Colocou a foice nas costas e foi a pé para a sede do município, um trajeto de cerca de 20 km. Ao chegar na estrada que liga a fazenda ao asfalto, após caminhar por cerca de 1 hora, ele passou na frente de uma casa.
Na beira de um colchete que tinha na cerca que separava o terreiro da estrada, estava um homem parado ao lado do poste, que era o dono daquela morada e das terras que a cercava. Tratava-se de Curaçá, um amigo antigo daquele trabalhador.
Prado então o cumprimentou, estendendo-lhe a mão e tendo a enorme decepção de não ter tido a merecida reciprocidade.
Após uns 5 segundos com o braço estendido na direção da mão do homem, envergonhado, desfez o movimento, escondeu a mão no bolso e disse:
– E aí Curaçá, tudo bom?
Infelizmente ou felizmente, a negativa do cumprimento com aperto de mãos se estendeu à saudação verbal.
Só restou uma coisa a fazer: seguir viagem!
Diante da decepção, intrigado ficou o digníssimo trabalhador:
– Mas ele sempre falou comigo... o que eu fiz para ele não me dar atenção?
Inconformado, foi pensando nisso enquanto se distanciava daquela casa, ouvindo o som de um canto de coan vindo de uma árvore situada nas proximidades de onde estava Curaçá, mas não se importou com o pássaro.
Naquele momento, fazia sentido para Prado o fato de que a gente nunca sabe o que se passa na cabeça dos outros.
Mas vida que segue! Ele tinha muitos outros amigos. Se aquele ali não o quis cumprimentar, demonstrada ficou a clara intenção de interromper a amizade. Nesse caso, o melhor a fazer era dar mais valor nos seus outros amigos e deixar aquele de lado.
Prado entendia que quando se perde um amigo, por qualquer motivo que seja, inclusive por ocasião da morte, cabe valorizar ainda mais os amigos que restam.
Mas tudo tem um motivo, por mais obscuro que seja!
Ao caminhar por mais alguns minutos, o trabalhador encontrou com outro amigo, também morador daquela região rural, o Seu Cândido, que veio a pé da rua para dormir na fazenda naquele dia.
Prado contou-lhe o caso, mas Cândido Sales não acreditou e pediu para que o contasse novamente. Após longa conversa, Seu Candido disse que não acreditava naquilo e que não passava de uma história inventada.
Afirmou o amigo ao trabalhador:
– Você deve ter trabalhado demais que ficou doido e está com as ideias confusas!
Prado confirmou o fato mais uma vez:
– Mas é verdade Cândido, eu cumprimentei ele e ele não me respondeu!
Seu Cândido ficou branco e disse que Curaçá havia morrido e que foi no velório no dia anterior!
Naquele momento, os dois suaram frio, já que Prado havia cumprimentado um defunto no entardecer sem saber previamente da morte.
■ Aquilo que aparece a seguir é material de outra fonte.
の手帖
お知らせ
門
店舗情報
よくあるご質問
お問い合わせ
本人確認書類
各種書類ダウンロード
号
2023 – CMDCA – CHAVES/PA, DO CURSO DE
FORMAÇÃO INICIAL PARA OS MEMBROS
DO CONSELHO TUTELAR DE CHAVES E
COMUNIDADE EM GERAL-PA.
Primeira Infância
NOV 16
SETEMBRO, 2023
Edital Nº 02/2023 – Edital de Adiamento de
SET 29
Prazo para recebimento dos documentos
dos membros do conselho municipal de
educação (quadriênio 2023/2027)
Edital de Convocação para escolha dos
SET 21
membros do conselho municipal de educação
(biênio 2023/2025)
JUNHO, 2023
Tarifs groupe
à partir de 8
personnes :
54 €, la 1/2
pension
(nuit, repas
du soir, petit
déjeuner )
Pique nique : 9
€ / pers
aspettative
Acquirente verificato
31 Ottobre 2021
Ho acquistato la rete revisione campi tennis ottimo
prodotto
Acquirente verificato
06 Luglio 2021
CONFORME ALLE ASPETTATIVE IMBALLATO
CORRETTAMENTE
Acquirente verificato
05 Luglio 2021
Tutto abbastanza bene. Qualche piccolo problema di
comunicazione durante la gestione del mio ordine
Prado ficou assustadíssimo e, tremendo, disse ao amigo:
– Vixe meu Deus do céu! Caramba hein! Deus me livre duma coisa dessa! Como pode acontecer isso! Curaçá morreu e apareceu! Bem que eu vi que ele não quis me cumprimentar! Ainda bem que ele não pegou na minha mão!
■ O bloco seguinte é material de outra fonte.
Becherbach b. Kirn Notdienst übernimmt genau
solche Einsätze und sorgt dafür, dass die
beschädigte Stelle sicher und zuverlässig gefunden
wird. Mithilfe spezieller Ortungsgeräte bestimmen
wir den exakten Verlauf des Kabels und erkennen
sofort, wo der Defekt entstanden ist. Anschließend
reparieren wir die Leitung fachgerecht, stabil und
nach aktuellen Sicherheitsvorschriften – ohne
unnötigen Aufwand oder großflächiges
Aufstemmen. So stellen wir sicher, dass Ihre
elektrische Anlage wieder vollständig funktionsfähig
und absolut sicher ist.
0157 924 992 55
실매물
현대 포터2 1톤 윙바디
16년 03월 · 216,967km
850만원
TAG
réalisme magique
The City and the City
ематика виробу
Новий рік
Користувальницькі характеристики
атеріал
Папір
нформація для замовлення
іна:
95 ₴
Já estava anoitecendo e o trabalhador ficou com medo de seguir sozinho. Cândido, por sua vez, ficou sem querer passar aquela noite ali solitariamente ou, de repente, na companhia nada agradável de Curaçá...
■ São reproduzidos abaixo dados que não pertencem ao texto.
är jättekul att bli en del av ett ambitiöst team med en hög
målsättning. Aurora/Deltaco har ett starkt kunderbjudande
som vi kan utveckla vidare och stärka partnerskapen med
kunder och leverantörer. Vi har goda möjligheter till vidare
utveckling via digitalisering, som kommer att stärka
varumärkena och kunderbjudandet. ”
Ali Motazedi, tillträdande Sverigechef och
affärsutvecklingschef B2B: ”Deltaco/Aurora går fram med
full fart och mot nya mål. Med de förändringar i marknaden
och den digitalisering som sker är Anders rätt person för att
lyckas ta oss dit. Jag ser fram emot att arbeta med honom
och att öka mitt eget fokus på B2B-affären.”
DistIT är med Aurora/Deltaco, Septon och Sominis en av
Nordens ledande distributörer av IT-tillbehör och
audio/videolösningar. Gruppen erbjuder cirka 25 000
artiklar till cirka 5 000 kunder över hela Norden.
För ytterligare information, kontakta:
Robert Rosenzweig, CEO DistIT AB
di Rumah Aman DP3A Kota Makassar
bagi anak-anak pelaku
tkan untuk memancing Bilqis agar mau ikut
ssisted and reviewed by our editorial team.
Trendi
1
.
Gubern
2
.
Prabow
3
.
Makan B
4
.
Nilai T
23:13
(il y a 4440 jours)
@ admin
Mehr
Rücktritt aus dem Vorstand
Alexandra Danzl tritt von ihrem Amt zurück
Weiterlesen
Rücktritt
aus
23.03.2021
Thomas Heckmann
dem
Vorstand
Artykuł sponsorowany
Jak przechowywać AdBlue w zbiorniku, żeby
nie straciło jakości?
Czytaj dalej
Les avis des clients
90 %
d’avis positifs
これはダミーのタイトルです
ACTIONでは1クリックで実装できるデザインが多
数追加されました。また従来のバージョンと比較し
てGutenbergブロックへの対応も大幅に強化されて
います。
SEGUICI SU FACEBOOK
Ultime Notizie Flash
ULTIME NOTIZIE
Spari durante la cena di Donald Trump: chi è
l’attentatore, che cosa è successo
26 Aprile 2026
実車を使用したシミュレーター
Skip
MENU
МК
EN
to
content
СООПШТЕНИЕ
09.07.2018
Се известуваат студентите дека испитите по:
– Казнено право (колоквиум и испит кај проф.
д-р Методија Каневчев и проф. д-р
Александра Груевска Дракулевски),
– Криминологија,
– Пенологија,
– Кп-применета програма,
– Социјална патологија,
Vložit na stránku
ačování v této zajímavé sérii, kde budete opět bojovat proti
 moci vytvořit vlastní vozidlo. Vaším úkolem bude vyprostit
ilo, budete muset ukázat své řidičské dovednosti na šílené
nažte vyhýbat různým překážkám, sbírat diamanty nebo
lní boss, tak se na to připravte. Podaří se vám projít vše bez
A única solução foi os dois irem juntos para a rua. O medo faz coisas!
Cândido, acreditando ou não em alma penada, não quis nem saber de passar a noite sozinho numa situação daquelas.
Vale lembrar que naquela época, nas fazendas, a luz durante à noite era somente a da lua e da candeia. Barulho só se ouvia da própria natureza, pois a vizinhança situava-se bem distante.